- Exercise A -
List every court case in the passage on prior consistent statements that is cited with a volume and reporter reference, giving each citation.
- Exercise B -
Pick up the passage on prior consistent statements and motives to fabricate after its last sentence, and write the next paragraph.

━━━ Source document

Hayes is at odds with United States v. Awon, 135 F.3d 96 (1st Cir. 1998). In Awon, a defendant was tried for arson. Two of his accomplices testified against him at trial. On cross-examination, defense counsel impeached each witness by eliciting their desire for leniency in their own prosecutions for the same arson. On redirect, over the defendant's objection, the government rehabilitated each witness with prior consistent statements that each had made to government investigators months before trial. See id. at 99-100 (citing FED. R. EVID. 801

(d)(1)(B)). The defendant argued on appeal that the prior statements should not have been admitted because the witnesses had the same motive to fabricate -- obtaining more lenient treatment -- both before and after they made the hearsay statements. The government countered that the defense had pointed to additional grounds for bias that arose after the prior consistent statements had been made, and that the prior consistent statements were admissible to rebut the more recent grounds for the alleged fabrication, even if each witness already had a motive to lie at the time the out-of-court statements were made.*fn7 The First Circuit held that the admission of the statements was improper, characterizing each of the "new" motives on which the government's argument relied as just "smaller subsets of the larger theme" -- a "general desire not to be jailed." Id. at 100. Because the various motives to lie that post-dated the out-of-court statements could not be differentiated in any meaningful way from the motive that pre-dated the statement, the reason to fabricate the out-of-court statement and the trial testimony remained essentially the same. Id. (citing United States v. Albers, 93 F.3d 1469, 1482-84 (10th Cir. 1996)). Therefore, the prior consistent statements were not admissible to rebut a charge of recent fabrication. See also Tome v. United States, 513 U.S. 150, 156 (1995) (holding that to be admissible under Fed. R. Evid. 801 (d)(1)(B) a prior consistent statement must predate the motive to fabricate).

━━━━━━
━━━ Entries supplied

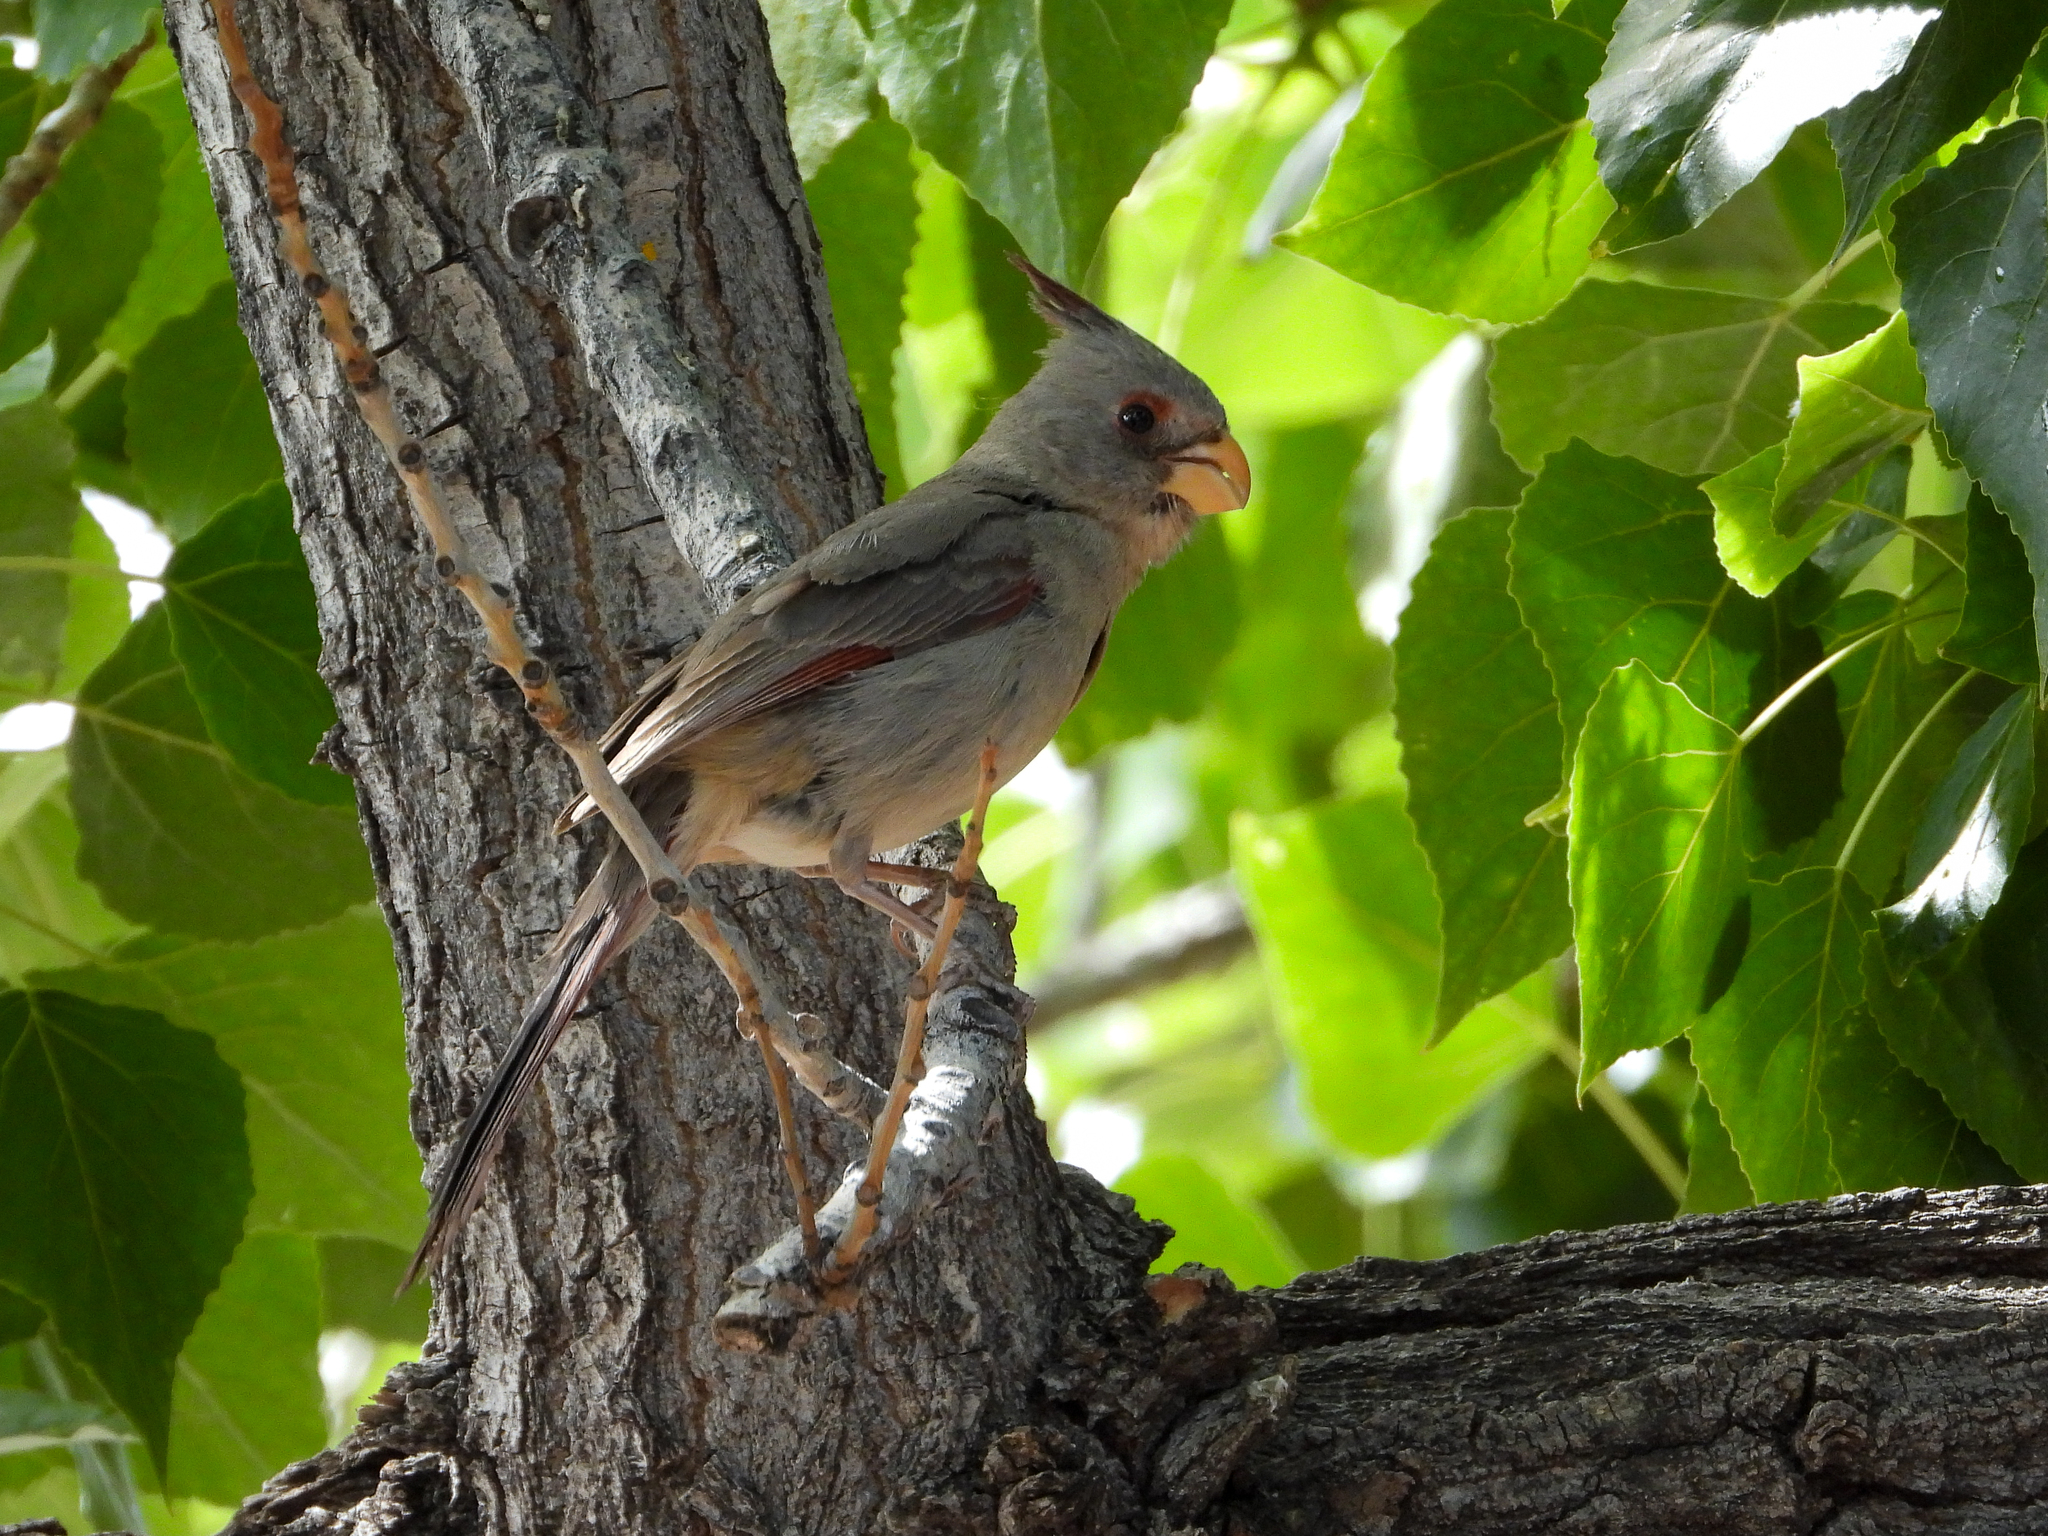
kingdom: Animalia
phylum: Chordata
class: Aves
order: Passeriformes
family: Cardinalidae
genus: Cardinalis
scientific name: Cardinalis sinuatus
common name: Pyrrhuloxia
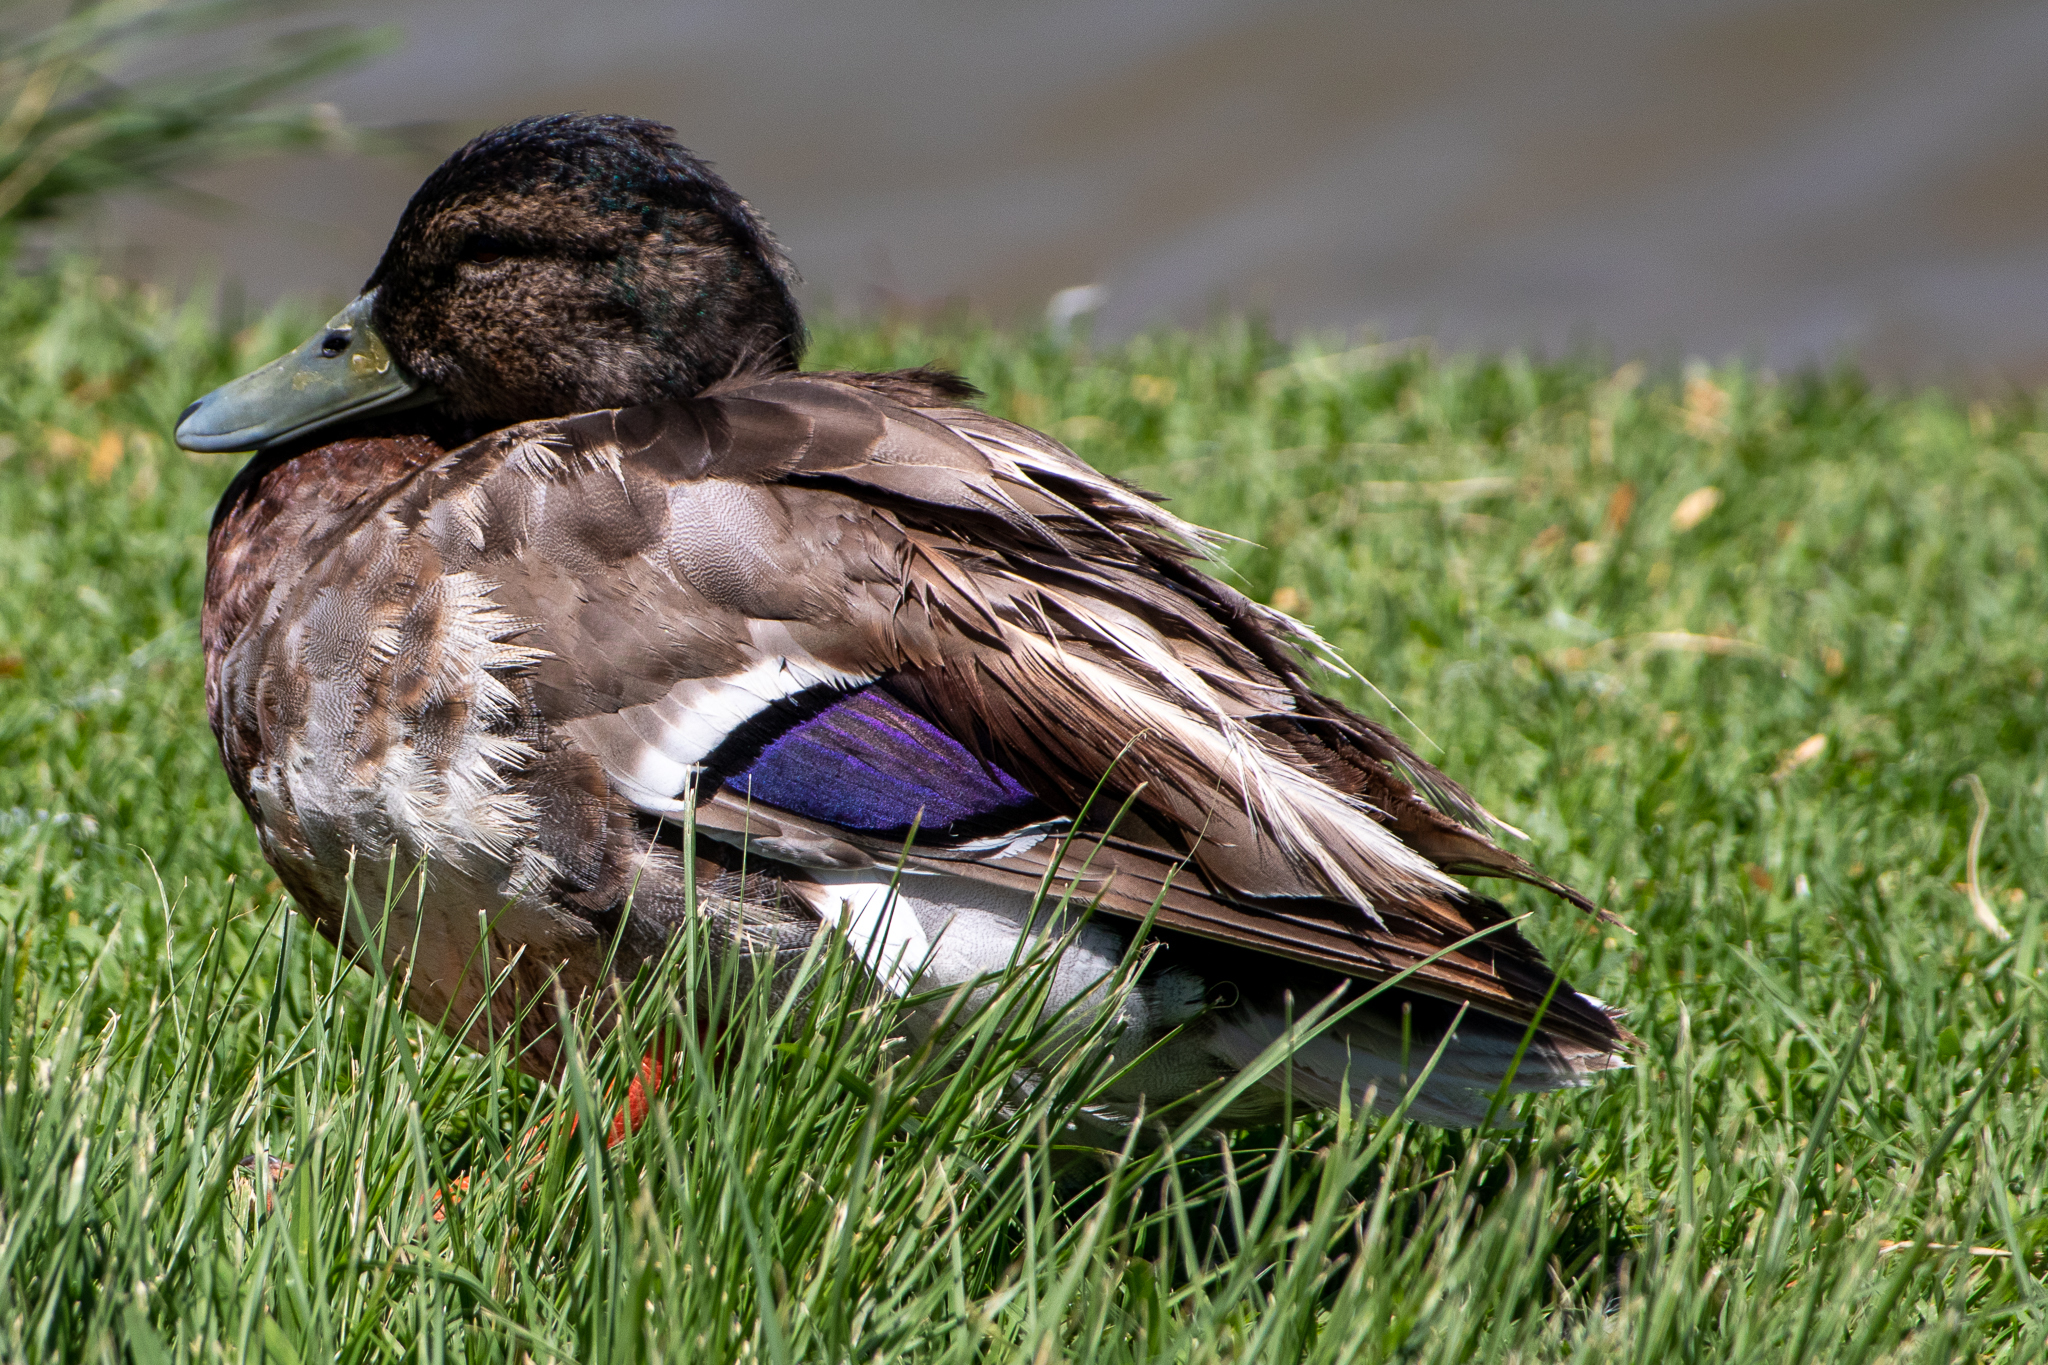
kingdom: Animalia
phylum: Chordata
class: Aves
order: Anseriformes
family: Anatidae
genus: Anas
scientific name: Anas platyrhynchos
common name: Mallard
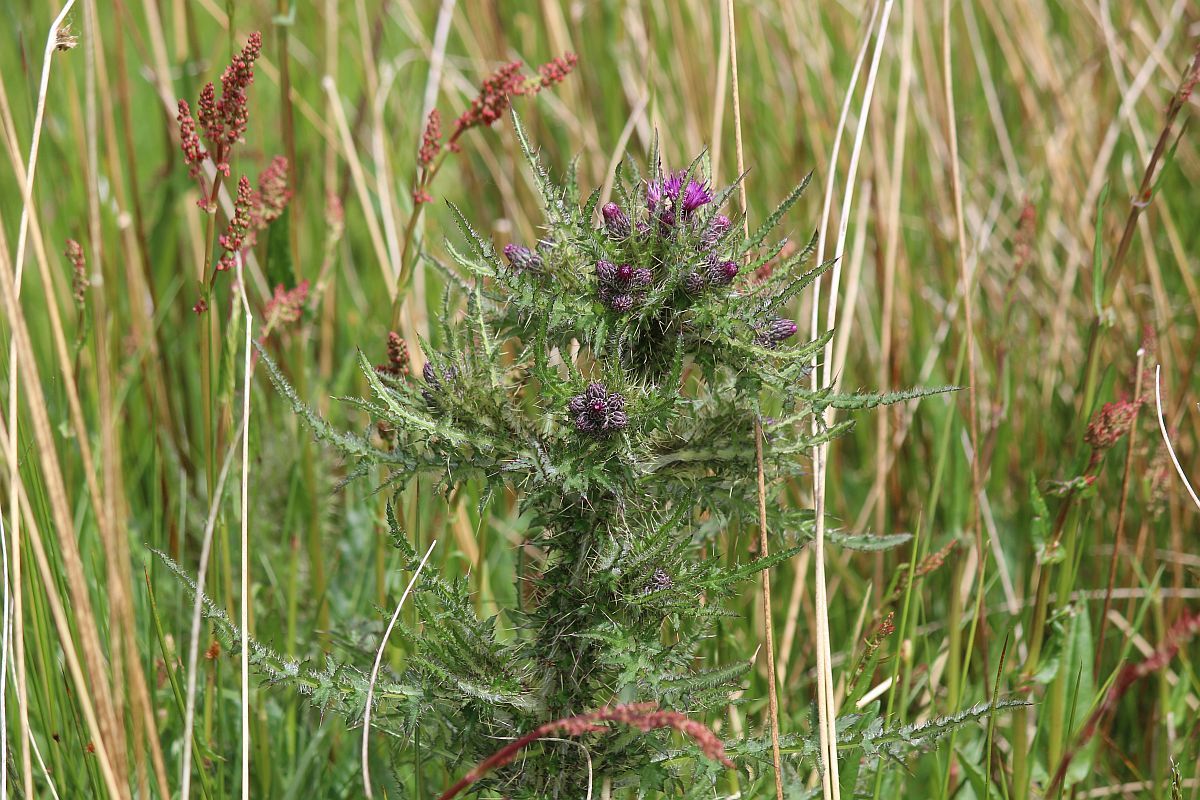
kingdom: Plantae
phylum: Tracheophyta
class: Magnoliopsida
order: Asterales
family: Asteraceae
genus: Cirsium
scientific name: Cirsium palustre
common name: Marsh thistle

━━━━━━

- Exercise result A -
- United States v. Awon, 135 F.3d 96 (1st Cir. 1998)
- United States v. Albers, 93 F.3d 1469 (10th Cir. 1996)
- Tome v. United States, 513 U.S. 150 (1995)

- Exercise result B -
Under the facts of the case before us, we think that the prior consistent statement was admissible to rebut a charge of a very recent and different reason to fabricate.*fn8 To be clear, there may well be circumstances where allegedly "different" motives to fabricate are more properly characterized as "smaller subsets of [a] larger theme," Awon, 135 F.3d at 100, but this is a distinction that we need not address here. Where the relevant ground of impeachment involves an independent criminal action arising in a different jurisdiction,*fn9 which has had a significant fabrication-inducing development just two weeks prior to trial (in this case, the filing of a motion for resentencing), it is accurate to label the new motive to fabricate as "different." Accordingly, Kevin's prior consistent statement made to the police shortly after the shooting was admissible to rebut defense counsel's charge that he had a current reason to curry favor with the government notwithstanding that the witness also had other, unrelated motives to lie at the time the statement was made. It is critical to our analysis that the jury was well aware of those other motives, and thus able to weigh the prior consistent statement accordingly. We also note that the jury instructions included a proper explanation of the difference between a prior inconsistent statement and a prior consistent statement.

There is also an important distinction between the facts at hand and the facts in both Hayes and Awon. Prior to the admission of Kevin's prior consistent statement, the defense had elicited a prior inconsistent statement - Kevin's statement to the defense investigator implicating "D.J." - and then attempted to explain Kevin's trial testimony implicating appellant by reference to an intervening motive to lie. This combination, without more, would have strongly suggested to the jury that Kevin had fabricated his trial testimony. As explained by the trial court: "It would be extremely misleading to permit the jury to conclude that the only pronouncement that the witness has ever made about this case was the one he made to the [defense] investigator, and that the reason he's now changed his testimony is an intervening discussion with the prosecutor and concern about his own sentence." We agree with the trial court. If one party could impeach a witness with the later motive to fabricate, no matter how powerful it may be, knowing full well that the other party would be prohibited from rehabilitating that witness with prior consistent statements, the overall impact of the witness's impeachment would be rendered misleading. Where the jury has been exposed to the witness's motive to fabricate both before and after the prior consistent statement was made, the better rule is to allow counsel to argue their inferences to the jury and let jurors weigh the evidence.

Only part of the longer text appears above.